#### INPUT ROWS ####

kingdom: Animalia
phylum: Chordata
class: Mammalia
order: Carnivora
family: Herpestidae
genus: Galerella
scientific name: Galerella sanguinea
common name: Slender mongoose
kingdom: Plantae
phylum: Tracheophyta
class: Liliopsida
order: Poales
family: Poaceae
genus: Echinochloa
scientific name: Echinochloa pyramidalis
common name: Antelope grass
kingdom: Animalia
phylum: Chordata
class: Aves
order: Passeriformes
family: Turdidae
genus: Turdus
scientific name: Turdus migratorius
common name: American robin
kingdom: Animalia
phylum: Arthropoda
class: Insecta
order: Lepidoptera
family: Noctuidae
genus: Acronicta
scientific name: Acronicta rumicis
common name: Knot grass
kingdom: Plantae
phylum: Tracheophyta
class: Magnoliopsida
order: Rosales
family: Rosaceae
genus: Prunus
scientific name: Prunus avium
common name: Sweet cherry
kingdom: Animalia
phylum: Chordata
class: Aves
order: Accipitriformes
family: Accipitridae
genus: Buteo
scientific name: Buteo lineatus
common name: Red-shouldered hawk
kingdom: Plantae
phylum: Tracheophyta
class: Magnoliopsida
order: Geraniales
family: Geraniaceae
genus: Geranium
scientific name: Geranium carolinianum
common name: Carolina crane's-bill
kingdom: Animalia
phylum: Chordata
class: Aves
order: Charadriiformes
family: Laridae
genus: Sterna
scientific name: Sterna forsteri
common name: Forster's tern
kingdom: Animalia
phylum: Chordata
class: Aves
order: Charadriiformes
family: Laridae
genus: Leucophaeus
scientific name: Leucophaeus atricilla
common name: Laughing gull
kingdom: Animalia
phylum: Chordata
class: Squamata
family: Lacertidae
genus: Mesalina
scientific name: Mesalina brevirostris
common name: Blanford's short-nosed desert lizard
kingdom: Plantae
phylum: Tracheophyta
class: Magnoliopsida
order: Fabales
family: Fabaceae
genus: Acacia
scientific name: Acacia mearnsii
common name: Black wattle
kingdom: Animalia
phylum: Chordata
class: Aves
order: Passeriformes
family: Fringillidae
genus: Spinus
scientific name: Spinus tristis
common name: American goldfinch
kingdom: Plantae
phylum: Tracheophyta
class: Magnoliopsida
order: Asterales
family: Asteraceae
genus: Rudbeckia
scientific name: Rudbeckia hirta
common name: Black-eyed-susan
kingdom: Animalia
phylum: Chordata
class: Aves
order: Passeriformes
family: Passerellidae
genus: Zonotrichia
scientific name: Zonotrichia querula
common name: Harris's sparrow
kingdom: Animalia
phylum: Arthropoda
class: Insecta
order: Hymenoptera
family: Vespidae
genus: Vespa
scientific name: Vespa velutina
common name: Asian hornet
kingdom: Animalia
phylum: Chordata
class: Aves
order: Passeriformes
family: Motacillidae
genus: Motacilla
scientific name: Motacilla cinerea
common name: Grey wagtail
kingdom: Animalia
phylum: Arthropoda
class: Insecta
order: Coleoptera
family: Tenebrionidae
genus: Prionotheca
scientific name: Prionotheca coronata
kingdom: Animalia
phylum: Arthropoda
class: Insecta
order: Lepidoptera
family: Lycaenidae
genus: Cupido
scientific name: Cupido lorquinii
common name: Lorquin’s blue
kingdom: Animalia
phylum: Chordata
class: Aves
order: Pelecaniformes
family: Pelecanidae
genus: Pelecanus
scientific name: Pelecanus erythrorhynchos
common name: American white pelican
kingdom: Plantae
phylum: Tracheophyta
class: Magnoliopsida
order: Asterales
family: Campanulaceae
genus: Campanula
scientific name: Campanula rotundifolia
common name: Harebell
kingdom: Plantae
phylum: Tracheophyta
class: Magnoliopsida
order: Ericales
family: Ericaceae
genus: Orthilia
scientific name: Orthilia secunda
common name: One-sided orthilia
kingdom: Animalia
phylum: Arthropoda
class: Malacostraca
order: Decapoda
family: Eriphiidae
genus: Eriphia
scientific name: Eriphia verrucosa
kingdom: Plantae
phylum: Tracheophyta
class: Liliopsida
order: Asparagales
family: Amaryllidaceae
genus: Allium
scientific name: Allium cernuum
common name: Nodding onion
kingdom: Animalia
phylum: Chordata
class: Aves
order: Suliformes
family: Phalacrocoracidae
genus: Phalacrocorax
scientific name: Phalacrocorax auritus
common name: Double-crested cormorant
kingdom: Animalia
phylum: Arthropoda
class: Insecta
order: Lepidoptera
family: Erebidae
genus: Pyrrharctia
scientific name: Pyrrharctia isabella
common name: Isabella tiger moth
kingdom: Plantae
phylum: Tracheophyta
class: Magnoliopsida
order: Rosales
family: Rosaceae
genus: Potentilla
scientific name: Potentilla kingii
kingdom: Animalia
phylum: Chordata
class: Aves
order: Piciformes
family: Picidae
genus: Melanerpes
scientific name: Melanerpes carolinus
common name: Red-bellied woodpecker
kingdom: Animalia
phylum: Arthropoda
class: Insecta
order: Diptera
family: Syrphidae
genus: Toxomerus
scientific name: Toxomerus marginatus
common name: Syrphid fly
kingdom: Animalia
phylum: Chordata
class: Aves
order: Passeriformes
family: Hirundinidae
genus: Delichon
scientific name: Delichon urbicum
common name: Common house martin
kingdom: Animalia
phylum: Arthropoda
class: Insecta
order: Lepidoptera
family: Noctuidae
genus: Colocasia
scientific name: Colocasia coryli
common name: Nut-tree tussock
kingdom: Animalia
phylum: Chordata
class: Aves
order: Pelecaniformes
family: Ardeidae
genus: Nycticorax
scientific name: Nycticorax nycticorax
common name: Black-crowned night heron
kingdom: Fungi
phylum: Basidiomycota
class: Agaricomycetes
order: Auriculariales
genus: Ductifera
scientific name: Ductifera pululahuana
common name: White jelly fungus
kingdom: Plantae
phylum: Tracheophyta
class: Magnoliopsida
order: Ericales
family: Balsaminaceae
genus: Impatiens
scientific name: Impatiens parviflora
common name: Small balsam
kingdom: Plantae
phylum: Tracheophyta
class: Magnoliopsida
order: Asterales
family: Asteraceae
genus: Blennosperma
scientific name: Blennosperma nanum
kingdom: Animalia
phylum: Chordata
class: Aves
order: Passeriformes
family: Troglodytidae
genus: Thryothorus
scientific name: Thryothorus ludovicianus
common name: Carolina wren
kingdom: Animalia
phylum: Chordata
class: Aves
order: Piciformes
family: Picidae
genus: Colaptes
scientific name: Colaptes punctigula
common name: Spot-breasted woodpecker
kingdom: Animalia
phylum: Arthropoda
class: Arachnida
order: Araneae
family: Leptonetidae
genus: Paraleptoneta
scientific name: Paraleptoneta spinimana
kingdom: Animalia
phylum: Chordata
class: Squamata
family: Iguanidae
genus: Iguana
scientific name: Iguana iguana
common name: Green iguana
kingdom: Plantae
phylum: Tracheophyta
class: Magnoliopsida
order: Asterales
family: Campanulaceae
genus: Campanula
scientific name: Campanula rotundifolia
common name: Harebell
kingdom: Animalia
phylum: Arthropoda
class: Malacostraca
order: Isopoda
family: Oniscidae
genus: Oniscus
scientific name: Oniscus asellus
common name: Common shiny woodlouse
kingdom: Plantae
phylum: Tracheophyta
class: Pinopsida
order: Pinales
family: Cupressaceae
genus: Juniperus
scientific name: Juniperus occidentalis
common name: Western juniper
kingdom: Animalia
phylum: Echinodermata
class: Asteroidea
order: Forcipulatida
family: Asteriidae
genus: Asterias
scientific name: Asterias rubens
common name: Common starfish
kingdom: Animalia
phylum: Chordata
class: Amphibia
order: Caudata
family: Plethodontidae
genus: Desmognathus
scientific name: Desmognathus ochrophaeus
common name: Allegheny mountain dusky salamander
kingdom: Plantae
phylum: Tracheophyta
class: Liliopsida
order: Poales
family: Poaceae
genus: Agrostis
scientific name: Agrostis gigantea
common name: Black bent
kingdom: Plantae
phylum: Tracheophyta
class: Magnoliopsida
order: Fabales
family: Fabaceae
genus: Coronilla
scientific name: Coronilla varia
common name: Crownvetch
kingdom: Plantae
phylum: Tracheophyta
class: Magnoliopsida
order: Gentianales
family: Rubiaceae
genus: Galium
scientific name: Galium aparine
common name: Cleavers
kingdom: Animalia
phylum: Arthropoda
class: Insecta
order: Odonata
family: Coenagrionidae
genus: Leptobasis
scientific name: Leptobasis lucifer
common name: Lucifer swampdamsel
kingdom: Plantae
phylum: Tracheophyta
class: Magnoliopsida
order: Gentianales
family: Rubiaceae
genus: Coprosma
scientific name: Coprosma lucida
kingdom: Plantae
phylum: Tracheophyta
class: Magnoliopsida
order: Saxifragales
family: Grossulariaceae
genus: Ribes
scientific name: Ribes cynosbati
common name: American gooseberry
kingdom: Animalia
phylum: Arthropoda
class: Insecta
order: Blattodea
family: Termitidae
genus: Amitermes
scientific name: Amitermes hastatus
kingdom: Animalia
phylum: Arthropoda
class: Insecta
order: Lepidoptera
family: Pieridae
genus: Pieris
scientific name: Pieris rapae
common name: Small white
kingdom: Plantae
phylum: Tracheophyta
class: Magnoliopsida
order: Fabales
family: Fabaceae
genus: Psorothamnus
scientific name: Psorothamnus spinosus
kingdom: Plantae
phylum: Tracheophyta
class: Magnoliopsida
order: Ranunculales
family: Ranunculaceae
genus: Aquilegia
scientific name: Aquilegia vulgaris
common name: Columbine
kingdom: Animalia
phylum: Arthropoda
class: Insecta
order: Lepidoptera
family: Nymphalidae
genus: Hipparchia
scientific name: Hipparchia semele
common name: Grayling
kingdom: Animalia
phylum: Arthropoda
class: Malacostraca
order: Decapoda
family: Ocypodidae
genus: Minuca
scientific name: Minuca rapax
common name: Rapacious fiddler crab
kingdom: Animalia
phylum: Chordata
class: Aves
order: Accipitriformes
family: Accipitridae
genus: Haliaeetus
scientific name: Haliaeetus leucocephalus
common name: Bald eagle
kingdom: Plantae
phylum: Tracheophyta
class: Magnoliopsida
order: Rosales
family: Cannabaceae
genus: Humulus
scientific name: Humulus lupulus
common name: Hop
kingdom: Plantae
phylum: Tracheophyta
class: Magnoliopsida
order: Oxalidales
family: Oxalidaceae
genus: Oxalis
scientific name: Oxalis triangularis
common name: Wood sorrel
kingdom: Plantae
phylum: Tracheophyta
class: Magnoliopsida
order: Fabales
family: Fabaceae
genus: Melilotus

####

Rewrite everything in the material from the line containing "genus: Cupido" down to the line containing "common name: Isabella tiger moth", changing each "common name" to "vernacular name" and leaving all else unchanged.

* [THE OUTPUT]
genus: Cupido
scientific name: Cupido lorquinii
vernacular name: Lorquin’s blue
kingdom: Animalia
phylum: Chordata
class: Aves
order: Pelecaniformes
family: Pelecanidae
genus: Pelecanus
scientific name: Pelecanus erythrorhynchos
vernacular name: American white pelican
kingdom: Plantae
phylum: Tracheophyta
class: Magnoliopsida
order: Asterales
family: Campanulaceae
genus: Campanula
scientific name: Campanula rotundifolia
vernacular name: Harebell
kingdom: Plantae
phylum: Tracheophyta
class: Magnoliopsida
order: Ericales
family: Ericaceae
genus: Orthilia
scientific name: Orthilia secunda
vernacular name: One-sided orthilia
kingdom: Animalia
phylum: Arthropoda
class: Malacostraca
order: Decapoda
family: Eriphiidae
genus: Eriphia
scientific name: Eriphia verrucosa
kingdom: Plantae
phylum: Tracheophyta
class: Liliopsida
order: Asparagales
family: Amaryllidaceae
genus: Allium
scientific name: Allium cernuum
vernacular name: Nodding onion
kingdom: Animalia
phylum: Chordata
class: Aves
order: Suliformes
family: Phalacrocoracidae
genus: Phalacrocorax
scientific name: Phalacrocorax auritus
vernacular name: Double-crested cormorant
kingdom: Animalia
phylum: Arthropoda
class: Insecta
order: Lepidoptera
family: Erebidae
genus: Pyrrharctia
scientific name: Pyrrharctia isabella
vernacular name: Isabella tiger moth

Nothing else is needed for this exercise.